Most power dies I've seen use one or two bond wires and a spreader grid on the die. I have not seen power LEDs with a bunch of bond wires, although you could be right. I sure haven't seen every LED out there.

One way to check is to power the LEDs at low current and observe through a blue filter. Spots of bright areas around the bond wire indicates a die for each, otherwise it could be a single die or the phosphor is too thick to see through.

Chinese budget LEDs are often multichip.


----------



## Nil Einne (Jul 26, 2010)

Yes I know this is an old thread but I'm wondering how it's going. Still happy with the LED? Or did it die/lose lumen output?


----------



## bhvm (Jul 26, 2010)

Nil Einne said:


> Yes I know this is an old thread but I'm wondering how it's going. Still happy with the LED? Or did it die/lose lumen output?



You're welcome.
They're still going strong. The loss, if any is not visible to naked eyes.
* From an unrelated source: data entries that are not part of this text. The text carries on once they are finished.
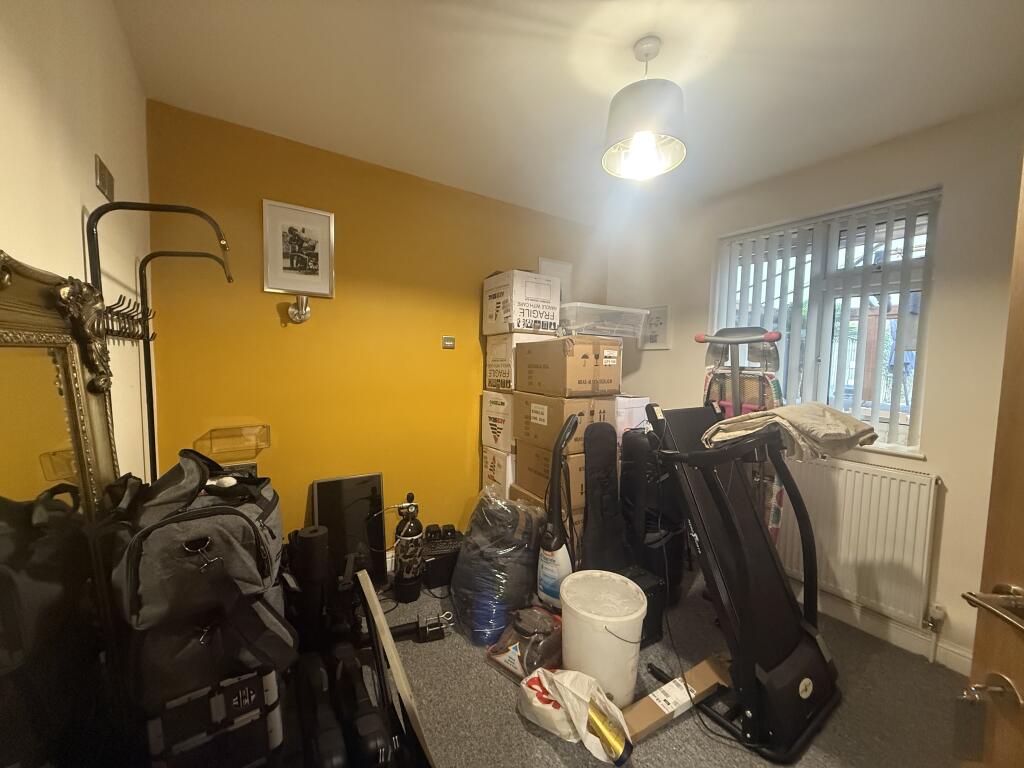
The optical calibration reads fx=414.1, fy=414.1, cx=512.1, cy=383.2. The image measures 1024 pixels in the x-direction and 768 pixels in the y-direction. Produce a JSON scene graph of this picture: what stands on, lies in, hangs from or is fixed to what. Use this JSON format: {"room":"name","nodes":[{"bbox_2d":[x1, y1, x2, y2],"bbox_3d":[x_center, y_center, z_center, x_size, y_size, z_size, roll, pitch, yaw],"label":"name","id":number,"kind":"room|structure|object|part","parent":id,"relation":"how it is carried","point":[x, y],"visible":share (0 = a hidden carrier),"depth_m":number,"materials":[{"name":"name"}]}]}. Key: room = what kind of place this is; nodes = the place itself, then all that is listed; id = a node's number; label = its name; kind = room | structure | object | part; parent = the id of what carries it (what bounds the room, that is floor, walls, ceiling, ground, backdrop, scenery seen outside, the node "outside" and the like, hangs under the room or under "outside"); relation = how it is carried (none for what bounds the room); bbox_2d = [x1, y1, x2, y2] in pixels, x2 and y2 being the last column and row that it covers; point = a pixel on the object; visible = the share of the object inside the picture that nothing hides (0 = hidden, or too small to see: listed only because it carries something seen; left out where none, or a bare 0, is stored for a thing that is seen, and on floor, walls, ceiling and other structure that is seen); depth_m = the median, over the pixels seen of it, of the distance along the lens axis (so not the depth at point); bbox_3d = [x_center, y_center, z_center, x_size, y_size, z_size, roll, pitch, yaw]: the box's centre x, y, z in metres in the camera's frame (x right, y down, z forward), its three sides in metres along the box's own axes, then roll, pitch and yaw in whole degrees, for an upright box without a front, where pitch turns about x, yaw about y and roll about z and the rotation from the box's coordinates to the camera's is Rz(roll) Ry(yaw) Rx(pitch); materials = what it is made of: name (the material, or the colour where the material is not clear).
{"room":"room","nodes":[
{"label":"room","id":0,"kind":"room"},
{"bbox_2d":[0,0,151,484],"bbox_3d":[-0.771,0.083,0.448,0.155,2.440,3.327,-1,5,-33],"label":"left wall","id":1,"kind":"structure","parent":0,"point":[47,72],"depth_m":1.02,"materials":[{"name":"paint"}]},
{"bbox_2d":[94,155,114,200],"bbox_3d":[-1.140,-0.571,1.161,0.014,0.082,0.119,-1,5,-33],"label":"switch","id":2,"kind":"object","parent":1,"relation":"attached to","point":[102,183],"visible":0.99,"depth_m":1.14,"materials":[{"name":"metal"}]},
{"bbox_2d":[97,295,153,342],"bbox_3d":[-1.218,-0.201,1.312,0.073,0.111,0.606,-1,5,-33],"label":"coat rack","id":3,"kind":"object","parent":1,"relation":"attached to","point":[115,315],"visible":0.64,"depth_m":1.29,"materials":[{"name":"metal"}]},
{"bbox_2d":[147,101,606,560],"bbox_3d":[-0.447,-0.061,2.791,3.021,2.447,0.155,-1,5,-33],"label":"yellow wall","id":4,"kind":"structure","parent":0,"point":[255,190],"depth_m":2.32,"materials":[{"name":"yellow paint"}]},
{"bbox_2d":[192,424,270,459],"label":"plastic container","id":5,"kind":"object","parent":4,"relation":"attached to","point":[268,439],"visible":0.98,"depth_m":2.00,"materials":[{"name":"clear plastic"}]},
{"bbox_2d":[261,199,334,297],"bbox_3d":[-1.135,-0.700,2.201,0.326,0.458,0.021,-1,5,-33],"label":"framed picture","id":6,"kind":"object","parent":4,"relation":"attached to","point":[310,231],"visible":0.99,"depth_m":2.19,"materials":[{"name":"white metal"}]},
{"bbox_2d":[287,295,311,323],"bbox_3d":[-1.108,-0.385,2.157,0.114,0.141,0.128,-1,5,-33],"label":"wall sconce","id":7,"kind":"object","parent":4,"relation":"attached to","point":[302,317],"visible":0.99,"depth_m":2.16,"materials":[{"name":"silver metal"}]},
{"bbox_2d":[442,335,455,348],"bbox_3d":[-0.416,-0.270,2.703,0.083,0.076,0.017,-1,5,-33],"label":"light switch","id":8,"kind":"object","parent":4,"relation":"attached to","point":[448,343],"visible":0.98,"depth_m":2.70,"materials":[{"name":"metal"}]},
{"bbox_2d":[537,256,570,302],"bbox_3d":[0.322,-0.745,3.194,0.295,0.415,0.022,-1,5,-33],"label":"framed picture","id":9,"kind":"object","parent":4,"relation":"attached to","point":[548,267],"visible":0.51,"depth_m":3.21,"materials":[{"name":"white"}]},
{"bbox_2d":[111,0,1023,226],"bbox_3d":[0.516,-1.215,1.298,3.116,0.111,3.692,-1,5,-33],"label":"ceiling","id":10,"kind":"structure","parent":0,"point":[639,31],"depth_m":1.61,"materials":[{"name":"white paint"}]},
{"bbox_2d":[602,37,687,181],"bbox_3d":[0.475,-0.985,1.488,0.299,0.411,0.298,-1,5,-33],"label":"pendant lamp","id":11,"kind":"object","parent":10,"relation":"hanging from","point":[654,145],"visible":1,"depth_m":1.43,"materials":[{"name":"white fabric"}]},
{"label":"bulb","id":12,"kind":"part","parent":11,"relation":"part of","materials":[{"name":"white glass"}]},
{"bbox_2d":[350,560,966,767],"bbox_3d":[0.357,1.330,1.309,3.157,0.102,3.741,-1,5,-33],"label":"carpet floor","id":13,"kind":"structure","parent":0,"point":[520,728],"depth_m":1.64,"materials":[{"name":"grey carpet"}]},
{"bbox_2d":[0,250,124,767],"bbox_3d":[-0.779,0.482,0.690,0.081,1.373,0.775,-1,5,-33],"label":"mirror","id":14,"kind":"object","parent":13,"relation":"on","point":[56,433],"visible":0.91,"depth_m":0.74,"materials":[{"name":"mirror"}]},
{"bbox_2d":[82,199,234,481],"bbox_3d":[-1.016,0.318,1.271,0.299,1.655,0.313,-1,5,-33],"label":"coat rack","id":15,"kind":"object","parent":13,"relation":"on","point":[96,220],"visible":0.63,"depth_m":1.20,"materials":[{"name":"black metal"}]},
{"bbox_2d":[109,448,294,698],"bbox_3d":[-0.865,0.484,1.193,0.404,0.600,0.497,-1,5,-33],"label":"bag","id":16,"kind":"object","parent":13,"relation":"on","point":[240,519],"visible":0.82,"depth_m":1.03,"materials":[{"name":"grey fabric"}]},
{"bbox_2d":[143,666,284,767],"bbox_3d":[-0.873,0.989,1.221,0.315,0.397,0.368,-1,5,-33],"label":"equipment case","id":17,"kind":"object","parent":13,"relation":"on","point":[249,680],"visible":0.72,"depth_m":1.10,"materials":[{"name":"black"}]},
{"bbox_2d":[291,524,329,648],"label":"foam roller","id":18,"kind":"object","parent":13,"relation":"on","point":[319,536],"visible":0.8,"depth_m":1.73,"materials":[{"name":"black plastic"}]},
{"bbox_2d":[312,473,387,589],"bbox_3d":[-0.921,0.869,2.353,0.397,0.651,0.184,-1,5,-33],"label":"black panel","id":19,"kind":"object","parent":13,"relation":"on","point":[367,485],"visible":0.76,"depth_m":2.36,"materials":[{"name":"black"}]},
{"bbox_2d":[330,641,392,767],"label":"black case","id":20,"kind":"object","parent":13,"relation":"on","point":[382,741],"visible":0.9,"depth_m":1.33,"materials":[{"name":"black"}]},
{"bbox_2d":[357,570,435,767],"bbox_3d":[-0.372,0.985,1.259,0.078,0.592,0.605,-1,5,-33],"label":"wooden board","id":21,"kind":"object","parent":13,"relation":"on","point":[395,665],"visible":1,"depth_m":1.18,"materials":[{"name":"beige wood"}]},
{"bbox_2d":[393,491,423,603],"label":"gas cylinder","id":22,"kind":"object","parent":13,"relation":"on","point":[408,579],"visible":0.99,"depth_m":2.24,"materials":[{"name":"black metal"}]},
{"bbox_2d":[390,611,451,643],"bbox_3d":[-0.450,1.165,1.969,0.326,0.095,0.102,0,4,-21],"label":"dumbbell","id":23,"kind":"object","parent":13,"relation":"on","point":[433,629],"visible":0.86,"depth_m":1.96,"materials":[{"name":"black"}]},
{"bbox_2d":[422,526,463,587],"bbox_3d":[-0.423,1.058,2.514,0.275,0.238,0.285,0,4,-21],"label":"black box","id":24,"kind":"object","parent":13,"relation":"on","point":[444,553],"visible":0.7,"depth_m":2.41,"materials":[{"name":"black"}]},
{"bbox_2d":[448,488,545,647],"bbox_3d":[-0.068,0.892,2.173,0.500,0.660,0.521,4,5,33],"label":"plastic bag","id":25,"kind":"object","parent":13,"relation":"on","point":[516,590],"visible":0.94,"depth_m":2.03,"materials":[{"name":"plastic"}]},
{"bbox_2d":[482,445,515,496],"bbox_3d":[0.105,0.709,2.882,0.519,0.578,0.384,-1,5,-33],"label":"cardboard box","id":26,"kind":"object","parent":13,"relation":"on","point":[507,459],"visible":0.3,"depth_m":2.68,"materials":[{"name":"white cardboard"}]},
{"bbox_2d":[481,390,513,450],"bbox_3d":[0.065,0.234,2.785,0.413,0.350,0.380,-1,5,-33],"label":"cardboard box","id":27,"kind":"object","parent":26,"relation":"on","point":[509,435],"visible":0.55,"depth_m":2.67,"materials":[{"name":"white cardboard"}]},
{"bbox_2d":[484,330,552,391],"bbox_3d":[0.063,-0.146,2.726,0.356,0.363,0.354,-1,5,-33],"label":"cardboard box","id":28,"kind":"object","parent":27,"relation":"on","point":[488,362],"visible":0.61,"depth_m":2.59,"materials":[{"name":"white cardboard"}]},
{"bbox_2d":[483,269,563,336],"bbox_3d":[0.071,-0.512,2.725,0.358,0.369,0.397,-1,5,-33],"label":"cardboard box","id":29,"kind":"object","parent":28,"relation":"on","point":[552,325],"visible":0.98,"depth_m":2.57,"materials":[{"name":"white cardboard"}]},
{"bbox_2d":[485,605,561,681],"bbox_3d":[0.079,1.122,1.835,0.313,0.235,0.334,4,5,37],"label":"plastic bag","id":30,"kind":"object","parent":13,"relation":"on","point":[514,655],"visible":0.88,"depth_m":1.75,"materials":[{"name":"plastic"}]},
{"bbox_2d":[510,483,584,544],"bbox_3d":[0.318,0.870,2.520,0.493,0.464,0.480,-1,5,-33],"label":"cardboard box","id":31,"kind":"object","parent":13,"relation":"on","point":[516,493],"visible":0.1,"depth_m":2.31,"materials":[{"name":"cardboard"}]},
{"bbox_2d":[513,444,585,509],"bbox_3d":[0.340,0.511,2.548,0.475,0.294,0.472,-1,5,-33],"label":"cardboard box","id":32,"kind":"object","parent":31,"relation":"on","point":[543,485],"visible":0.42,"depth_m":2.36,"materials":[{"name":"brown cardboard"}]},
{"bbox_2d":[513,391,614,455],"bbox_3d":[0.315,0.205,2.502,0.424,0.303,0.486,-1,5,-33],"label":"cardboard box","id":33,"kind":"object","parent":32,"relation":"on","point":[522,437],"visible":0.75,"depth_m":2.32,"materials":[{"name":"brown cardboard"}]},
{"bbox_2d":[515,335,619,397],"bbox_3d":[0.315,-0.107,2.484,0.412,0.322,0.520,-1,5,-33],"label":"cardboard box","id":34,"kind":"object","parent":33,"relation":"on","point":[613,375],"visible":0.97,"depth_m":2.29,"materials":[{"name":"brown cardboard"}]},
{"bbox_2d":[558,302,648,340],"bbox_3d":[0.549,-0.404,2.809,0.613,0.191,0.417,-1,5,-33],"label":"plastic storage box","id":35,"kind":"object","parent":34,"relation":"on","point":[586,332],"visible":0.84,"depth_m":2.64,"materials":[{"name":"clear plastic"}]},
{"bbox_2d":[536,413,581,612],"bbox_3d":[0.223,0.678,1.979,0.230,1.079,0.293,3,5,29],"label":"vacuum cleaner","id":36,"kind":"object","parent":13,"relation":"on","point":[558,560],"visible":0.84,"depth_m":1.94,"materials":[{"name":"plastic"}]},
{"bbox_2d":[516,665,631,761],"bbox_3d":[0.213,1.148,1.493,0.455,0.240,0.186,4,5,34],"label":"plastic bag","id":37,"kind":"object","parent":13,"relation":"on","point":[545,685],"visible":0.96,"depth_m":1.46,"materials":[{"name":"white plastic"}]},
{"bbox_2d":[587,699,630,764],"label":"tube","id":38,"kind":"object","parent":37,"relation":"in","point":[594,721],"visible":0.93,"depth_m":1.39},
{"bbox_2d":[580,422,622,570],"bbox_3d":[0.472,0.693,2.151,0.273,0.977,0.224,-1,5,-33],"label":"guitar case","id":39,"kind":"object","parent":13,"relation":"on","point":[592,506],"visible":0.82,"depth_m":2.12,"materials":[{"name":"black fabric"}]},
{"bbox_2d":[560,569,645,709],"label":"bucket","id":40,"kind":"object","parent":13,"relation":"on","point":[609,635],"visible":0.94,"depth_m":1.57,"materials":[{"name":"white plastic"}]},
{"bbox_2d":[614,395,649,439],"bbox_3d":[0.652,0.247,2.804,0.364,0.345,0.386,-1,5,-33],"label":"white box","id":41,"kind":"object","parent":13,"relation":"on","point":[641,399],"visible":0.34,"depth_m":2.61,"materials":[{"name":"white cardboard"}]},
{"bbox_2d":[622,564,667,646],"bbox_3d":[0.598,1.078,2.041,0.238,0.301,0.247,-1,5,-33],"label":"black case","id":42,"kind":"object","parent":13,"relation":"on","point":[645,590],"visible":0.37,"depth_m":1.98,"materials":[{"name":"black plastic"}]},
{"bbox_2d":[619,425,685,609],"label":"black case","id":43,"kind":"object","parent":13,"relation":"on","point":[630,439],"visible":0.64,"depth_m":2.25,"materials":[{"name":"black fabric"}]},
{"bbox_2d":[621,653,732,742],"bbox_3d":[0.628,1.218,1.613,0.565,0.068,0.097,-1,5,-33],"label":"cardboard box","id":44,"kind":"object","parent":13,"relation":"on","point":[656,719],"visible":0.78,"depth_m":1.58,"materials":[{"name":"cardboard"}]},
{"bbox_2d":[639,401,843,760],"bbox_3d":[1.010,0.695,1.701,0.697,1.133,0.959,-1,5,-33],"label":"treadmill","id":45,"kind":"object","parent":13,"relation":"on","point":[774,614],"visible":0.92,"depth_m":1.60,"materials":[{"name":"black plastic"}]},
{"bbox_2d":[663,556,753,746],"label":"power cable","id":46,"kind":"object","parent":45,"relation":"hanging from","point":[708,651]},
{"bbox_2d":[701,403,877,462],"bbox_3d":[1.042,0.174,1.583,0.469,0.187,0.445,-1,5,-33],"label":"folded blanket","id":47,"kind":"object","parent":45,"relation":"on","point":[785,411],"visible":0.82,"depth_m":1.47,"materials":[{"name":"fabric"}]},
{"bbox_2d":[695,327,787,541],"bbox_3d":[1.201,0.446,2.238,0.441,1.512,0.478,4,5,39],"label":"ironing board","id":48,"kind":"object","parent":13,"relation":"on","point":[760,407],"visible":0.45,"depth_m":2.18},
{"bbox_2d":[602,100,1023,679],"bbox_3d":[1.733,0.014,2.331,0.170,2.445,3.207,-1,5,-33],"label":"right wall","id":49,"kind":"structure","parent":0,"point":[948,181],"depth_m":1.90,"materials":[{"name":"paint"}]},
{"bbox_2d":[640,305,671,348],"bbox_3d":[1.101,-0.434,3.223,0.021,0.334,0.281,-1,5,-33],"label":"framed picture","id":50,"kind":"object","parent":49,"relation":"attached to","point":[658,310],"visible":0.94,"depth_m":3.20,"materials":[{"name":"white"}]},
{"bbox_2d":[709,187,940,454],"bbox_3d":[1.720,-0.302,2.410,0.114,1.237,1.066,-1,5,-33],"label":"window","id":51,"kind":"structure","parent":49,"relation":"in","point":[902,429],"depth_m":2.26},
{"bbox_2d":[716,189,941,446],"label":"vertical blinds","id":52,"kind":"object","parent":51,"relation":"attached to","point":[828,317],"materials":[{"name":"white fabric"}]},
{"bbox_2d":[774,455,938,628],"bbox_3d":[1.573,0.727,2.336,0.077,0.682,1.187,-1,5,-33],"label":"radiator","id":53,"kind":"object","parent":49,"relation":"attached to","point":[893,480],"visible":0.83,"depth_m":2.03,"materials":[{"name":"white metal"}]},
{"bbox_2d":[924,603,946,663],"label":"radiator valve","id":54,"kind":"object","parent":53,"relation":"attached to","point":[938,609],"visible":0.98,"depth_m":1.89,"materials":[{"name":"white"}]},
{"bbox_2d":[792,582,972,674],"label":"baseboard","id":55,"kind":"structure","parent":49,"relation":"attached to","point":[895,637],"depth_m":2.01,"materials":[{"name":"white paint"}]},
{"bbox_2d":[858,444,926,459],"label":"window sill","id":56,"kind":"structure","parent":49,"relation":"attached to","point":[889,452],"depth_m":2.02,"materials":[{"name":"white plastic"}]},
{"bbox_2d":[955,154,1023,767],"bbox_3d":[0.827,0.316,0.274,0.159,2.073,1.021,2,4,6],"label":"door","id":57,"kind":"structure","parent":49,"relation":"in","point":[1020,500],"depth_m":0.71,"materials":[{"name":"brown wood"}]},
{"bbox_2d":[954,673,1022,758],"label":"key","id":58,"kind":"object","parent":57,"relation":"attached to","point":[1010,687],"visible":0.97,"depth_m":0.66,"materials":[{"name":"metal"}]},
{"bbox_2d":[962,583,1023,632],"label":"door handle","id":59,"kind":"object","parent":57,"relation":"attached to","point":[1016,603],"visible":0.97,"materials":[{"name":"silver metal"}]}
]}

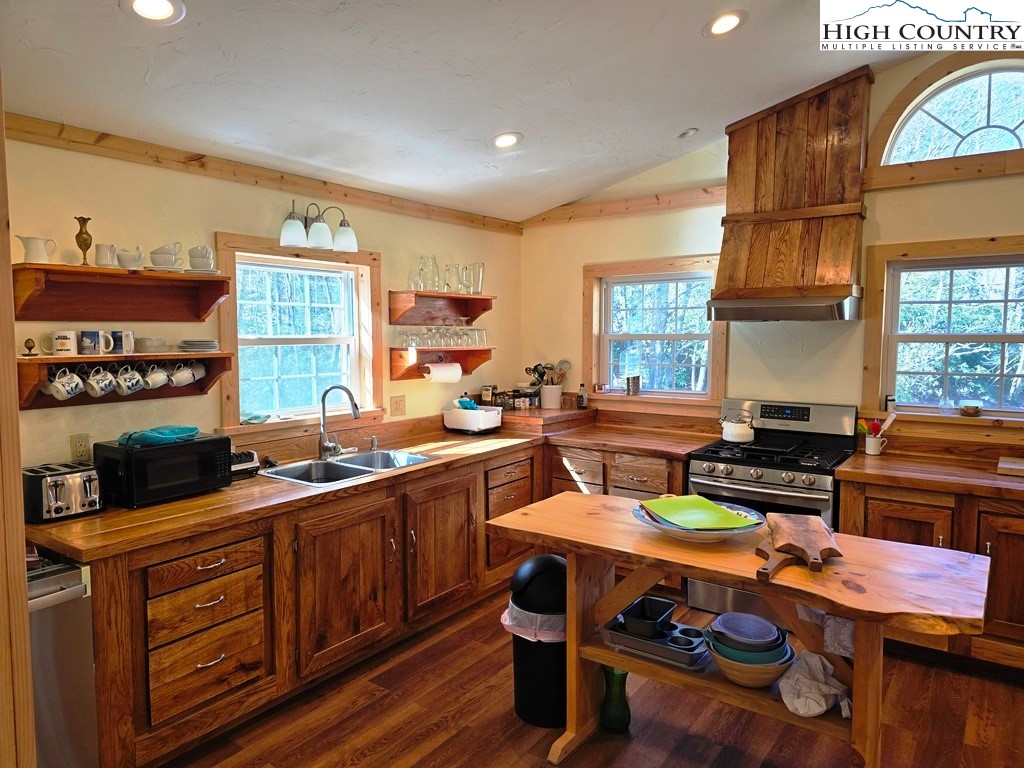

This might be of your interest-

http://www.instructables.com/id/Make-yourself-Powerful-LED-Off-road-lights-headli/


----------



## bhvm (Oct 13, 2012)

2 years [email protected]!!

The LEDs are still going VERY well.
However, I am using a constant Voltage source so I can't say about Constant Current one.
The electrical/thermal parameters are still the same. I am dead impressed how such cheap LEDs can last as good as an SSC P4 or Cree.

When Driven at 3V ( i am using a series of 4 at 12v) they draw around 470~500mA which is very sweet indeed.


----------



## bhvm (Apr 14, 2016)

7 years update!
The LEDs are still going on very well. They see less use, but use is very harsh in Automotive Heat/Voltage Enviorment. I've added a resistor to Underdrive them somewhat. I cannot see any light output degradation yet!

The tech has moved on a lot and Most lamps are COB now. But I have NO qualms will these small babies. They work very well.


----------



## Nil Einne (Apr 14, 2016)

bhvm said:


> 7 years update!
> The LEDs are still going on very well. They see less use, but use is very harsh in Automotive Heat/Voltage Enviorment. I've added a resistor to Underdrive them somewhat. I cannot see any light output degradation yet!
> 
> The tech has moved on a lot and Most lamps are COB now. But I have NO qualms will these small babies. They work very well.



Quite interesting update. Goes to show that even when you're buying (it sounds like) small quantities you can still get good stuff from China. You just have to put up with the weird quarks and sometimes unexpected or undesirable behaviour.


----------



## playwithme (Jun 1, 2016)

so amazing quailty for the price..


----------